1.2                                  OBJECTIVES OF STUDY

The main objective of the study is to know the effect of concrete on our environment.

1.3                                      SCOPE OF THE STUDY

Construction activity is one of the main elements that considerably disturb the environment. The scope of the present work is to study the effects of cement on environment. The consequences of construction activities in contamination of surroundings have been observed through collection of data from the management of various construction companies concerning the measures. The analysis of data reveals that open crushing and grading of aggregates, use of health hazard chemicals and improper deployment of natural resources in construction result into environmental degradation. The construction planners are advised to implement standard and safe policies to ensure environmental protection.

1.4                                 ADVANTAGES OF CONCRETE

Under normal conditions, concrete grows stronger as it grows older. It is the most widely used material (construction) in the world, because it is the only major building material that can be delivered to the job site in a plastic state.

Concrete can be molded into different form or shape due to its unique quality. Other qualities of concrete as a building material are its strength, durability, and economy, depending on the mixture of material used.

Concrete provides a wide latitude in surface texture and colours and can be used to construct a wide variety of structures, such as highways and street bridges, dams, large buildings, airport runways, irrigation structures, breakwaters, piers and docks, sidewalks, silos and farm buildings, home and even barges and ships.

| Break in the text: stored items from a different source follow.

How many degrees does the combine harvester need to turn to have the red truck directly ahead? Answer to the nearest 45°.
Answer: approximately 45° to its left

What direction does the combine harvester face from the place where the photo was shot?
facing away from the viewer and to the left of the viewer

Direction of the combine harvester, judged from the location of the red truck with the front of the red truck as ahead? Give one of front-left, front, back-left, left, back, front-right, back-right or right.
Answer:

1.5                              DISADVANTAGES OF CONCRETE

• Ordinary concrete are much weaker in tension, than in compression.
• Concrete is a bottle material and presses very low tensile strength, limiting ductility and little resistance to cracking
• Internal micro cracks as inherent present in the concrete and its poor tensile strength propagates such micro cracks and eventually leading to bottle failure of concrete.
• Concrete containing micro silica is vulnerable to plastic shrinkage, cracking and therefore, sheet or mat curing should be considered.